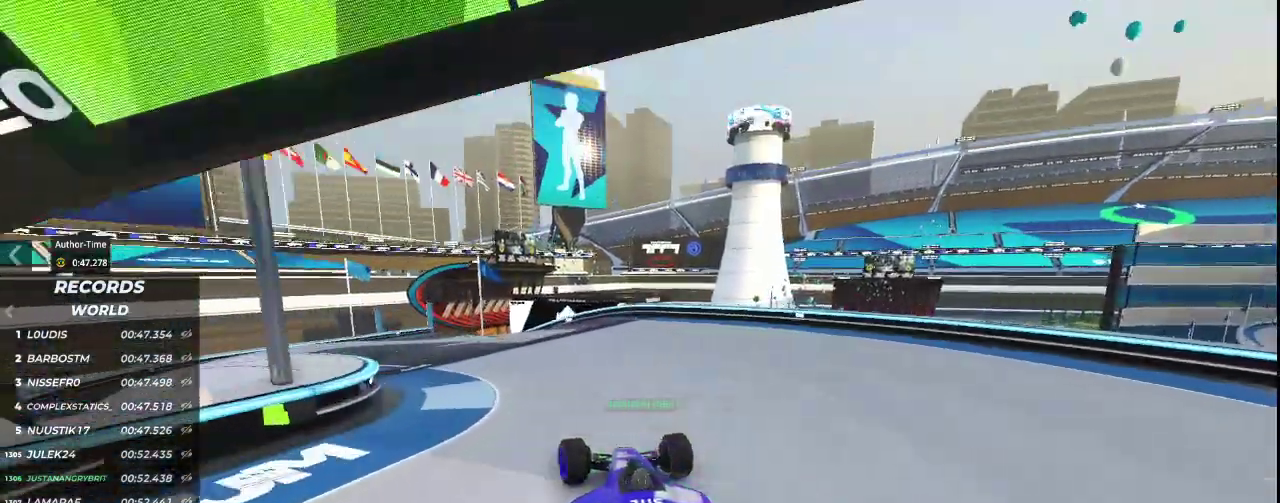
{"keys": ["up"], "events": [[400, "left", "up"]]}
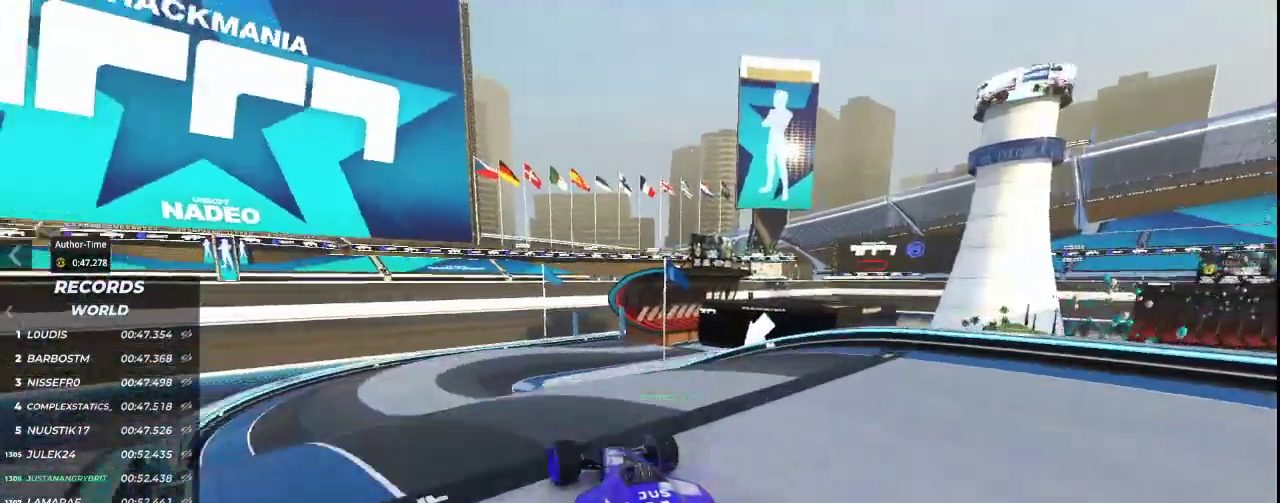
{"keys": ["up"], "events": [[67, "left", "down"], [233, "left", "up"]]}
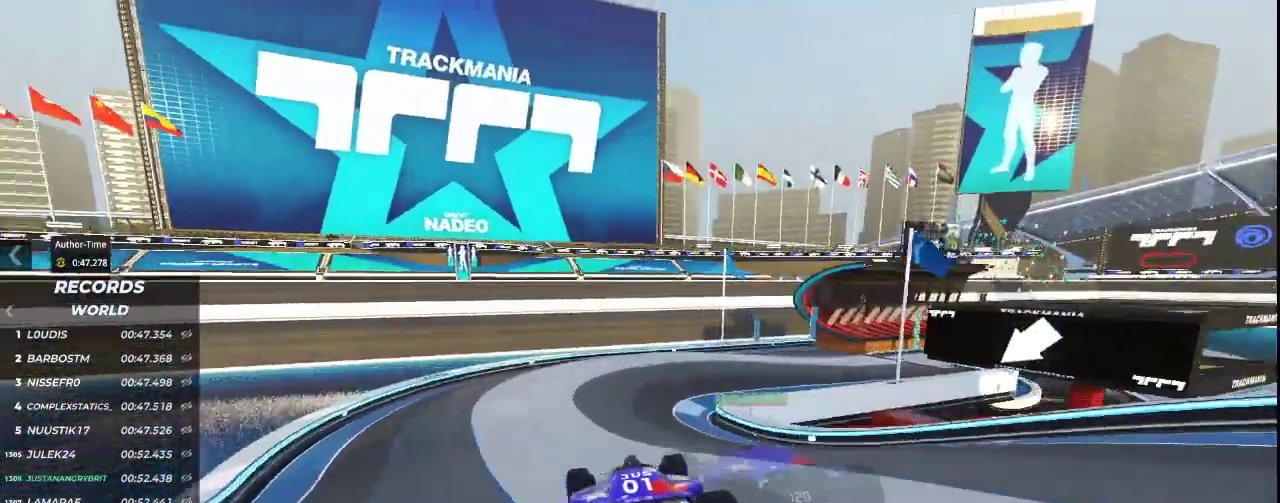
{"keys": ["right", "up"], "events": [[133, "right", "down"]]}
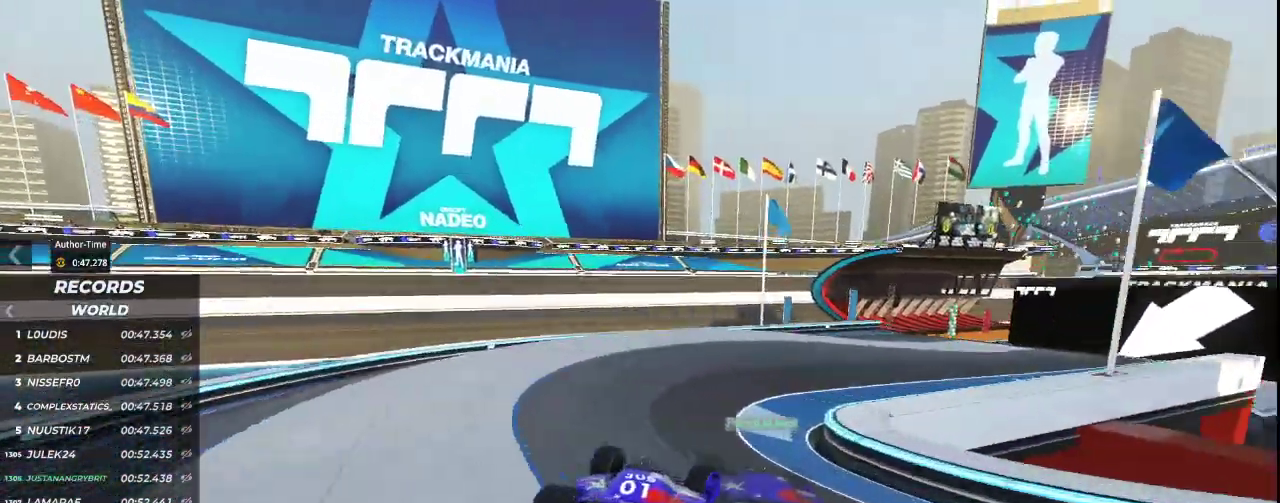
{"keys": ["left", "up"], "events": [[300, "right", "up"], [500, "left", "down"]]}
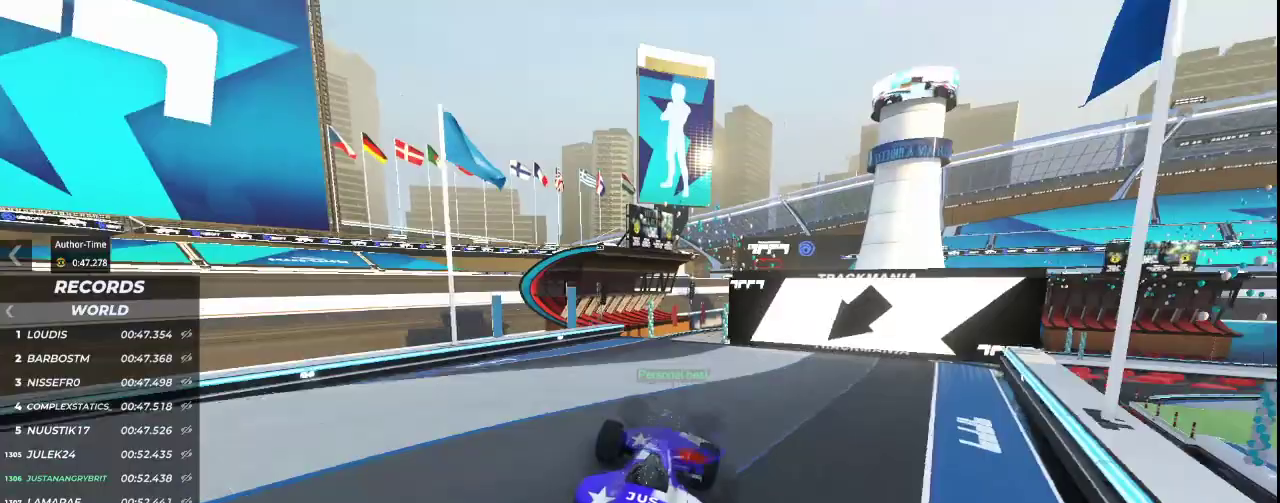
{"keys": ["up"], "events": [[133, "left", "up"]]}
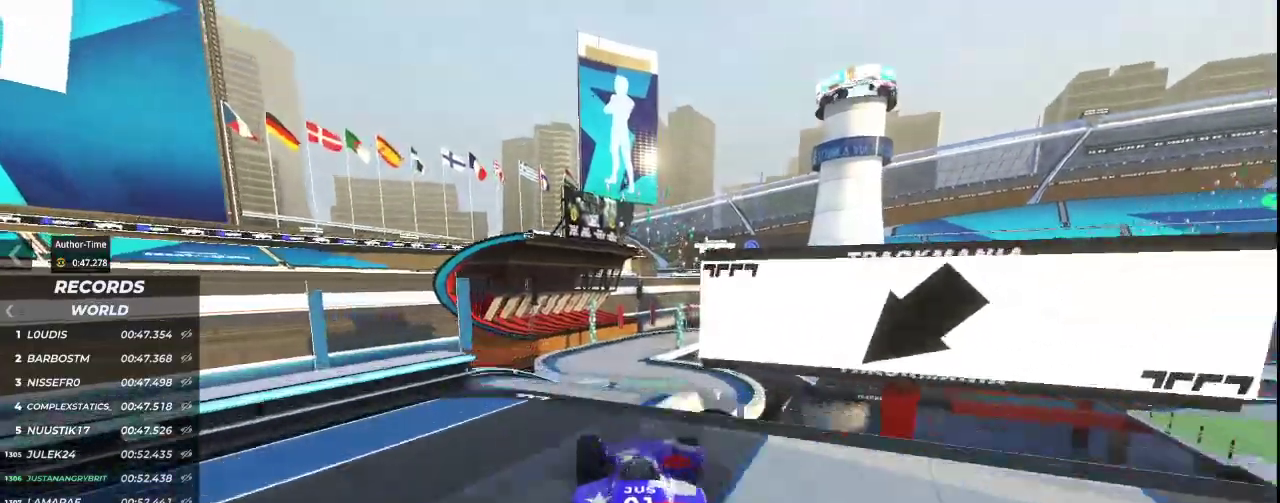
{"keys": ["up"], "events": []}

|---|

The result should be every line of the data, reproduced exactly, with the images removed.

{"keys": ["up"], "events": [[400, "left", "up"]]}
{"keys": ["up"], "events": [[67, "left", "down"], [233, "left", "up"]]}
{"keys": ["right", "up"], "events": [[133, "right", "down"]]}
{"keys": ["left", "up"], "events": [[300, "right", "up"], [500, "left", "down"]]}
{"keys": ["up"], "events": [[133, "left", "up"]]}
{"keys": ["up"], "events": []}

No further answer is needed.